Monday, June 24, 2024

The Rolling Stones-Some Girls

 The Rolling Stones Some Girls

 

I remember bringing Made in the Shade to an 8th grade dance because strangely my Catholic School classmates would only dance to ballads (probably because holding each other drew less attention than ‘shaking your groove thing’), and put on Angie, which was loudly greeted by groans and I took it off right away. I personally didn’t play Made in the Shade that much-I think I bought it because I wanted to
seem more grown up, but found the songs hard to sing along to.


When I started high school, the Rolling Stones were still a big deal with the stoner crowd that I didn’t really hang out with. Black and Blue had just been released, and I wanted to like it, but it didn’t work for me, and I wasn’t going to spend my savings on it.


When Miss You was released I wasn’t as dead set against disco as I would be a few years later-chicks in tight fitting disco clothes will change the mind of a teen-age boy, and somewhere I have the 12” extended version on pink vinyl. At this point, I’m wondering if it’s the same character on both sides-Jagger wandering Central Park on a Friday night, turning down the buddy who wants to take him to meet some ‘Puerto Rican girls’ because he ‘Miss(es) You,’ thumping disco beat coming from nearby clubs, and then flying out to LA, driving through Bakersfield Sunday morning and looking for ‘the girl with far-away eyes’ from NY. Whether that’s true or not, I did play the b-side more.
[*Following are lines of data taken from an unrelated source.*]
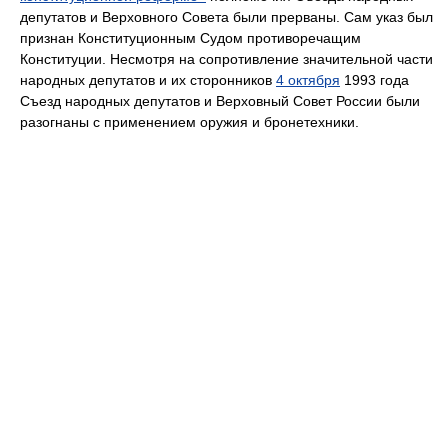
депутатов и Верховного Совета были прерваны. Cам указ был
признан Конституционным Судом противоречащим
Конституции. Несмотря на сопротивление значительной части
народных депутатов и их сторонников
4 октября
1993 года
Съезд народных депутатов и Верховный Совет России были
разогнаны с применением оружия и бронетехники.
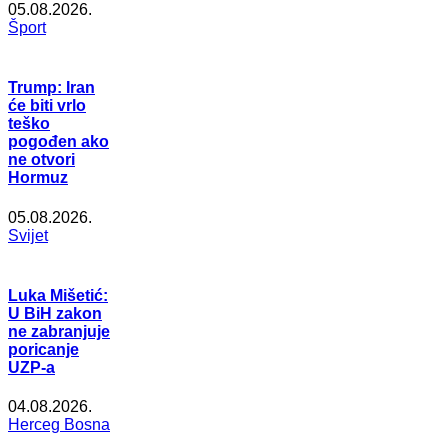
05.08.2026.
Šport
Trump: Iran
će biti vrlo
teško
pogođen ako
ne otvori
Hormuz
05.08.2026.
Svijet
Luka Mišetić:
U BiH zakon
ne zabranjuje
poricanje
UZP-a
04.08.2026.
Herceg Bosna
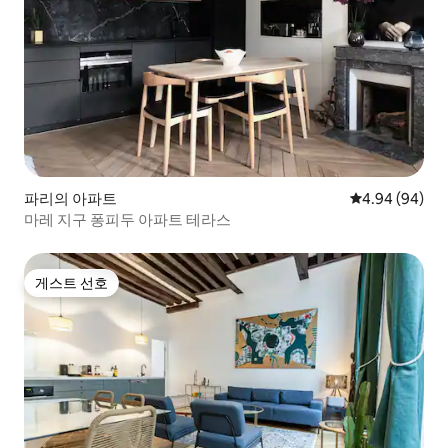
파리의 아파트
평점 4.94점(5
4.94 (94)
마레 지구 퐁피두 아파트 테라스
게스트 선호
게스트 선호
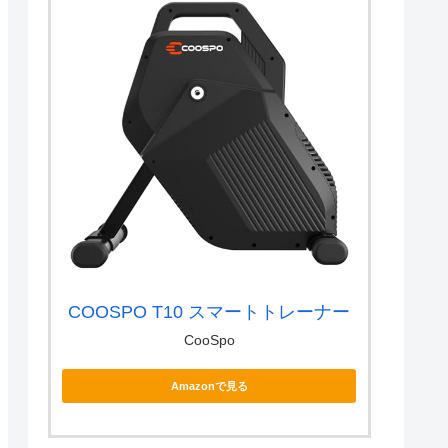
COOSPO T10 スマートトレーナー
CooSpo
Amazonで見る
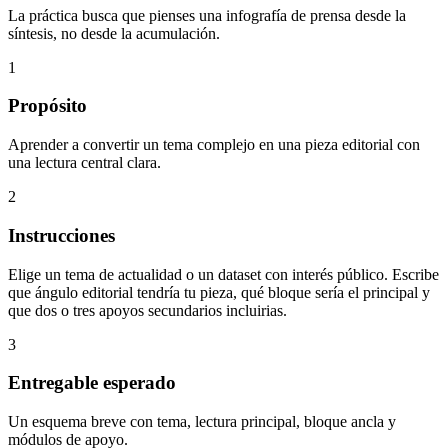
La práctica busca que pienses una infografía de prensa desde la
síntesis, no desde la acumulación.
1
Propósito
Aprender a convertir un tema complejo en una pieza editorial con
una lectura central clara.
2
Instrucciones
Elige un tema de actualidad o un dataset con interés público. Escribe
que ángulo editorial tendría tu pieza, qué bloque sería el principal y
que dos o tres apoyos secundarios incluirias.
3
Entregable esperado
Un esquema breve con tema, lectura principal, bloque ancla y
módulos de apoyo.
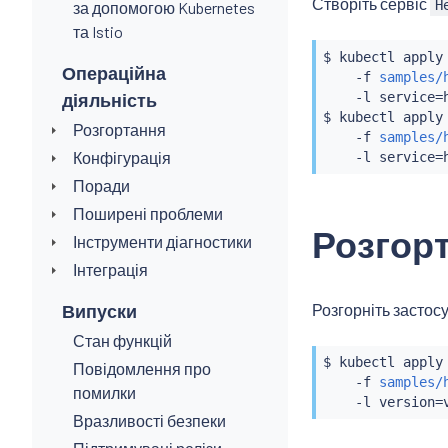
Створіть сервіс
H
за допомогою Kubernetes
та Istio
$ 
kubectl
 apply
Операційна
    -f 
samples/
діяльність
    -l service
=
$ 
kubectl
 apply
Розгортання
    -f 
samples/
Конфігурація
    -l service
=
Поради
Поширені проблеми
Розгор
Інструменти діагностики
Інтеграція
Розгорніть застос
Випуски
Стан функцій
$ 
kubectl
 apply
Повідомлення про
    -f 
samples/
помилки
    -l version
=
Вразливості безпеки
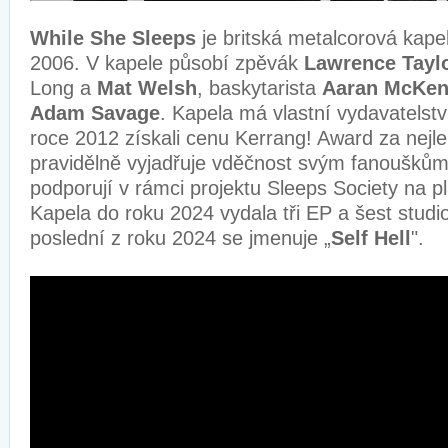
While She Sleeps
je britská metalcorová kape
2006. V kapele působí zpěvák
Lawrence Tayl
Long a
Mat Welsh
, baskytarista
Aaran McKen
Adam Savage
. Kapela má vlastní vydavatelstv
roce 2012 získali cenu Kerrang! Award za nejl
pravidělně vyjadřuje vděčnost svým fanouškům,
podporují v rámci projektu Sleeps Society na p
Kapela do roku 2024 vydala tři EP a šest studi
poslední z roku 2024 se jmenuje „
Self Hell
".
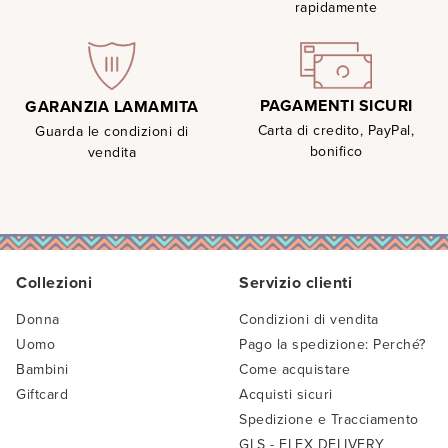
rapidamente
PAGAMENTI SICURI
GARANZIA LAMAMITA
Carta di credito, PayPal,
Guarda le condizioni di
bonifico
vendita
Collezioni
Servizio clienti
Donna
Condizioni di vendita
Uomo
Pago la spedizione: Perché?
Bambini
Come acquistare
Giftcard
Acquisti sicuri
Spedizione e Tracciamento
GLS - FLEX DELIVERY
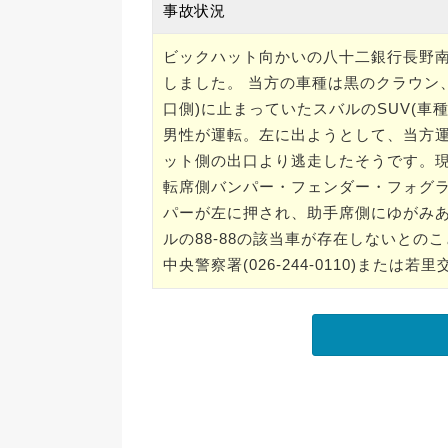
事故状況
ビックハット向かいの八十二銀行長野南
しました。 当方の車種は黒のクラウン
口側)に止まっていたスバルのSUV(車種
男性が運転。左に出ようとして、当方
ット側の出口より逃走したそうです。現
転席側バンパー・フェンダー・フォグ
パーが左に押され、助手席側にゆがみあ
ルの88-88の該当車が存在しないと
中央警察署(026-244-0110)または若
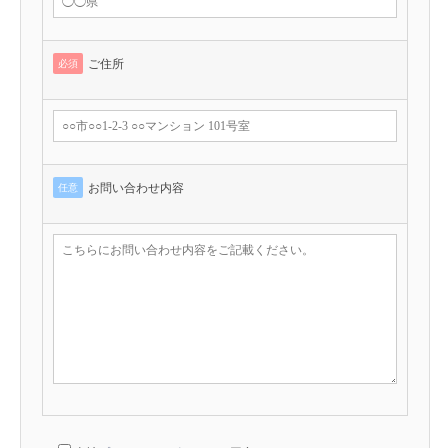
ご住所
必須
お問い合わせ内容
任意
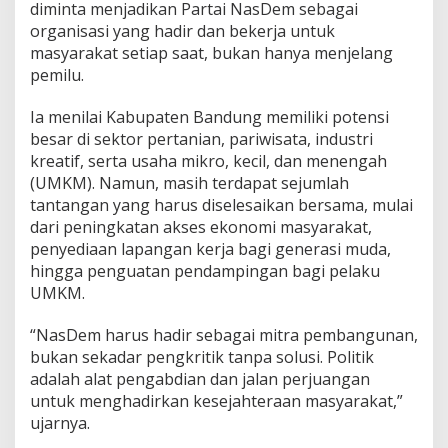
diminta menjadikan Partai NasDem sebagai
organisasi yang hadir dan bekerja untuk
masyarakat setiap saat, bukan hanya menjelang
pemilu.
Ia menilai Kabupaten Bandung memiliki potensi
besar di sektor pertanian, pariwisata, industri
kreatif, serta usaha mikro, kecil, dan menengah
(UMKM). Namun, masih terdapat sejumlah
tantangan yang harus diselesaikan bersama, mulai
dari peningkatan akses ekonomi masyarakat,
penyediaan lapangan kerja bagi generasi muda,
hingga penguatan pendampingan bagi pelaku
UMKM.
“NasDem harus hadir sebagai mitra pembangunan,
bukan sekadar pengkritik tanpa solusi. Politik
adalah alat pengabdian dan jalan perjuangan
untuk menghadirkan kesejahteraan masyarakat,”
ujarnya.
I bought Some Girls with the original cover filled with women, only some of whom I recognized, and played it often. I liked the way the guitars blended together, with no real discernible lead guitar, and that most of the songs were short. The title track, with what the ‘Black Girls’ want to do, was appropriately taboo for a 16 year old, and Richards’ vocal Before they Make Me Run made me feel better about my own limited vocal range. I was moving into my Punk Rock phase, but the Rolling Stones were still a common touchstone in an American high school. Shortly after, I was rifling the extensive cut-out bins Big Ben’s in Lakewood, where Metamorphisis would regularly turn up, and found Rolled Gold, a cash

grab compilation from Decca focused on the early work of the Stones, and two other compilations (one with a red cover and one with a blue cover) and discovered that I really liked early 60's era Stones, things like Paint it Black, Under My Thumb, and Get Off My Cloud, which led me to buy my second favorite Stones album, Aftermath (US Version-I didn't know there was a different UK version), which didn’t really win me many friends when the stoners at school were listening to Black and Blue or It’s Only Rock and Roll.

When the 2011 Deluxe reissue was released, I bought it curious to hear the bonus tracks from the time. I knew that the best of the outtakes were used for the Tattoo You lp, so I didn’t have high hopes, but No Spare Parts jumped out of the speakers. Another first person narrative like Miss You and Far Away Eyes, it stuck with me immediately. Jagger redid the vocals, and the song is better for it-compare with the original here. His voice is older and works better with the character, and the narrative is leaner, seemingly about an older man driving through the southwest to visit (and care for) his much younger woman. Interestingly, the other outtake high point, So Young, also seems to be older man/younger woman, but here Jagger sounds like the creepy old guy hitting on a teenager at a French arcade. A few of the other tracks are worth a listen as well.